**** DATA IN THIS EXERCISE ****

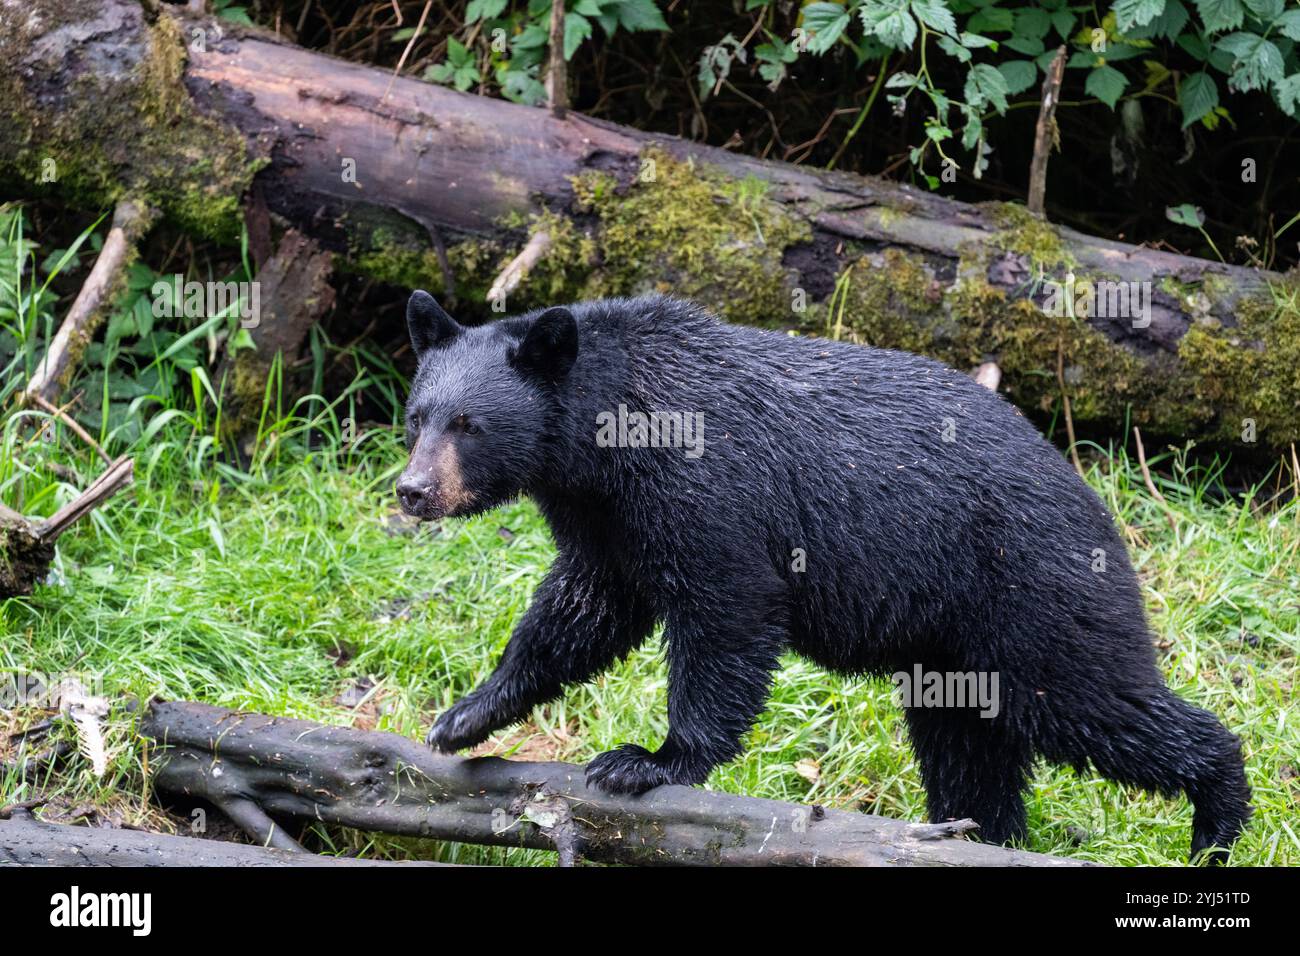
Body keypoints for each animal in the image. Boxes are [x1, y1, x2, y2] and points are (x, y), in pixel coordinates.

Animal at [397, 287, 1248, 858]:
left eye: (470, 424)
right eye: (417, 418)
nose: (412, 490)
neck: (608, 440)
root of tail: (1095, 500)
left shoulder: (707, 494)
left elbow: (727, 612)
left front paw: (648, 761)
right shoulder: (606, 523)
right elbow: (579, 612)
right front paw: (466, 714)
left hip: (1030, 589)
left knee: (1091, 699)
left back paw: (1219, 815)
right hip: (950, 646)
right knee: (967, 747)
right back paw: (978, 835)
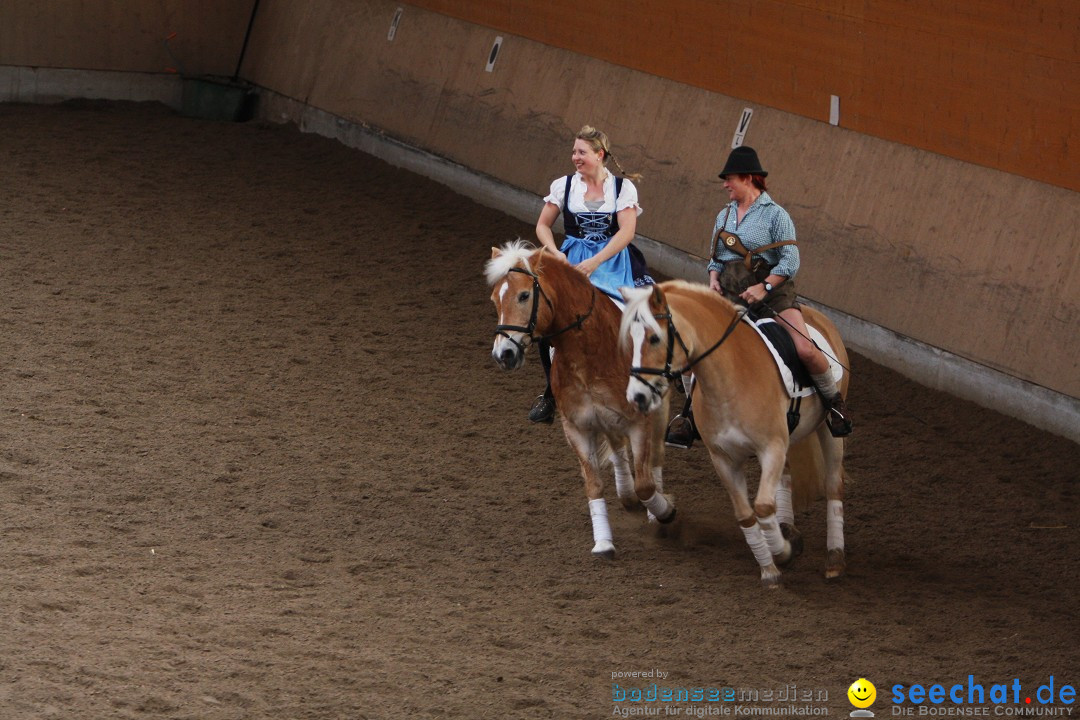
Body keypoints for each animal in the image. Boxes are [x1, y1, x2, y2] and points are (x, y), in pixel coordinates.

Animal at [488, 241, 673, 557]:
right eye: (494, 300)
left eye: (524, 295)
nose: (504, 355)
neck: (590, 354)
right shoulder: (576, 426)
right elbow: (594, 484)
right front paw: (603, 541)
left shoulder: (639, 421)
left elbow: (646, 484)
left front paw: (664, 512)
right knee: (618, 450)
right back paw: (625, 493)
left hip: (658, 412)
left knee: (654, 459)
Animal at [622, 280, 846, 587]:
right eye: (630, 340)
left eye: (655, 338)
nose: (637, 397)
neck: (730, 379)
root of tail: (819, 315)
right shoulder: (724, 458)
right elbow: (746, 515)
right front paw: (770, 568)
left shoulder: (771, 448)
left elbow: (762, 507)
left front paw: (783, 552)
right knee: (786, 477)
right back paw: (788, 528)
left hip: (828, 430)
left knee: (833, 485)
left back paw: (834, 559)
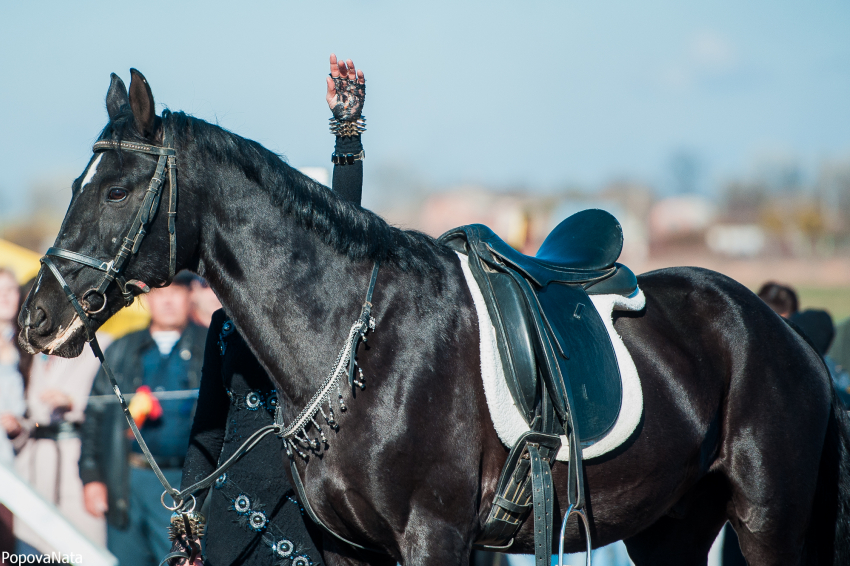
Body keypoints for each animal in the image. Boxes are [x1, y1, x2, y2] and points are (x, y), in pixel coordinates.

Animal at [18, 72, 848, 566]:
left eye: (117, 190)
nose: (37, 317)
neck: (361, 346)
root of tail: (787, 338)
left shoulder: (435, 535)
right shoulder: (349, 546)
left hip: (764, 520)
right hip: (669, 527)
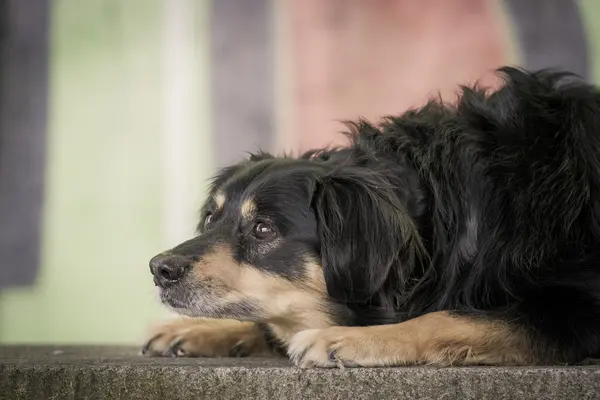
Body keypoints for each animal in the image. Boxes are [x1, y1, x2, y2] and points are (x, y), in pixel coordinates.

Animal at [143, 67, 600, 368]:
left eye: (262, 229)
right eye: (211, 219)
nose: (159, 268)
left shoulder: (576, 306)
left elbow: (447, 315)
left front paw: (346, 338)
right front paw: (199, 331)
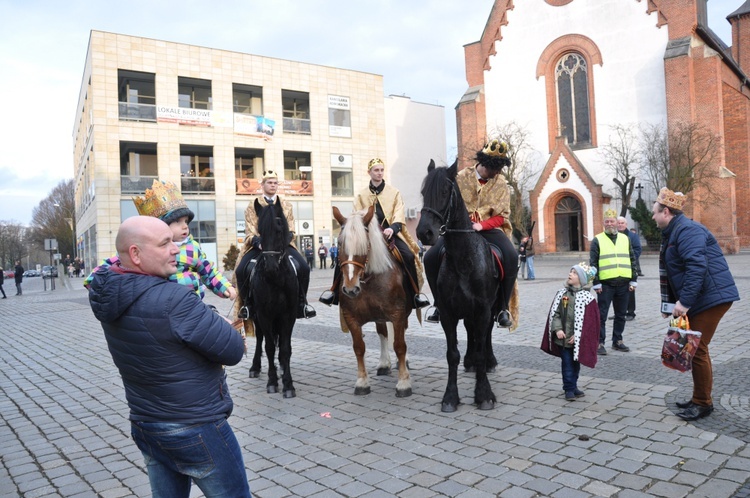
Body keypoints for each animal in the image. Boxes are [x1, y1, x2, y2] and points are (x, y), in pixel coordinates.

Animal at [241, 197, 300, 396]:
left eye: (279, 230)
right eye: (260, 232)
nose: (271, 267)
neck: (276, 280)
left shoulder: (288, 314)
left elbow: (285, 348)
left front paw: (288, 384)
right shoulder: (264, 314)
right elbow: (268, 347)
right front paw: (272, 382)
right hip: (255, 315)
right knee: (261, 339)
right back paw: (255, 367)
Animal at [334, 205, 414, 396]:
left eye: (365, 245)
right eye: (339, 243)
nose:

****

## THE PROBLEM
Pictures aside, write out verbatim every line from the first line of the material through the line holding "right front paw: (199, 331)".

## ANSWER SECTION
Body keypoints for each animal in the image. Boxes are [x1, y1, x2, y2] and points are (x, y), in pixel coordinates.

Animal at [397, 287, 1248, 858]:
left eye: (470, 424)
right eye: (417, 418)
nose: (412, 490)
neck: (608, 440)
root of tail: (1095, 500)
left shoulder: (707, 494)
left elbow: (727, 612)
left front paw: (648, 761)
right shoulder: (606, 523)
right elbow: (579, 612)
right front paw: (466, 714)
left hip: (1030, 589)
left knee: (1091, 699)
left back paw: (1219, 815)
right hip: (950, 646)
right knee: (967, 747)
right back paw: (978, 835)
Body keypoints for each animal in the image. Boxes are [x1, y1, x2, y2] and points are (x, y), in pixel coordinates.

Animal at [488, 241, 673, 557]:
right eye: (494, 300)
left eye: (524, 295)
nose: (504, 355)
neck: (590, 354)
right shoulder: (576, 426)
right elbow: (594, 484)
right front paw: (603, 541)
left shoulder: (639, 421)
left elbow: (646, 484)
left front paw: (664, 512)
right knee: (618, 450)
right back paw: (625, 493)
left hip: (658, 412)
left knee: (654, 459)
Animal at [622, 280, 846, 587]:
right eye: (630, 340)
left eye: (655, 338)
nose: (637, 397)
neck: (730, 379)
root of tail: (819, 315)
right shoulder: (724, 458)
right elbow: (746, 515)
right front paw: (770, 568)
left shoulder: (771, 448)
left elbow: (762, 507)
left front paw: (783, 552)
right knee: (786, 477)
right back paw: (788, 528)
left hip: (828, 430)
left knee: (833, 485)
left back paw: (834, 559)
Body keypoints for each animal in the image. Boxes are [x1, y1, x2, y2] and points are (x, y), in pixel coordinates.

Animal at [18, 72, 848, 566]:
left eye: (117, 190)
nose: (37, 317)
neck: (361, 346)
root of tail: (787, 338)
left shoulder: (435, 535)
right shoulder: (349, 546)
left hip: (764, 520)
right hip: (669, 527)
Body keypoints for each animal in the image. Boxes are [x1, y1, x2, y2] and points are (x, y), in pixel coordinates.

Animal at [143, 67, 600, 368]:
left eye: (262, 229)
right eye: (211, 219)
nose: (159, 268)
left shoulder: (576, 306)
left elbow: (447, 315)
left front paw: (346, 338)
right front paw: (199, 331)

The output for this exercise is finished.